* _Work task_: Find and copy the lines in the records beneath this task that contain the word "слід".

* _Data extracts_:
⁂

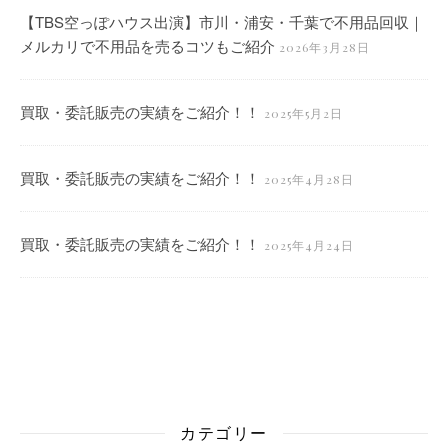
【TBS空っぽハウス出演】市川・浦安・千葉で不用品回収｜
メルカリで不用品を売るコツもご紹介
2026年3月28日
買取・委託販売の実績をご紹介！！
2025年5月2日
買取・委託販売の実績をご紹介！！
2025年4月28日
買取・委託販売の実績をご紹介！！
2025年4月24日
カテゴリー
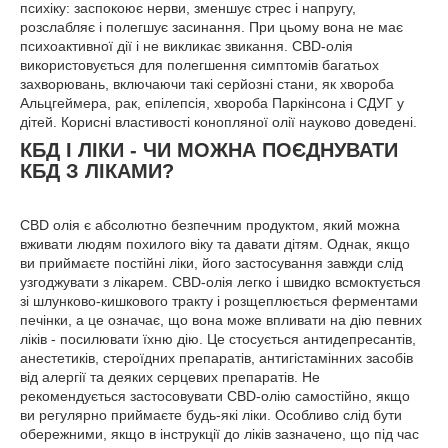
психіку: заспокоює нерви, зменшує стрес і напругу,
розслабляє і полегшує засинання. При цьому вона не має
психоактивної дії і не викликає звикання. CBD-олія
використовується для полегшення симптомів багатьох
захворювань, включаючи такі серйозні стани, як хвороба
Альцгеймера, рак, епілепсія, хвороба Паркінсона і СДУГ у
дітей. Корисні властивості конопляної олії науково доведені.
КБД І ЛІКИ - ЧИ МОЖНА ПОЄДНУВАТИ
КБД З ЛІКАМИ?
CBD олія є абсолютно безпечним продуктом, який можна
вживати людям похилого віку та давати дітям. Однак, якщо
ви приймаєте постійні ліки, його застосування завжди слід
узгоджувати з лікарем. CBD-олія легко і швидко всмоктується
зі шлунково-кишкового тракту і розщеплюється ферментами
печінки, а це означає, що вона може впливати на дію певних
ліків - посилювати їхню дію. Це стосується антидепресантів,
анестетиків, стероїдних препаратів, антигістамінних засобів
від алергії та деяких серцевих препаратів. Не
рекомендується застосовувати CBD-олію самостійно, якщо
ви регулярно приймаєте будь-які ліки. Особливо слід бути
обережними, якщо в інструкції до ліків зазначено, що під час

⁂

* _Reply to the exercise_:
ви приймаєте постійні ліки, його застосування завжди слід
ви регулярно приймаєте будь-які ліки. Особливо слід бути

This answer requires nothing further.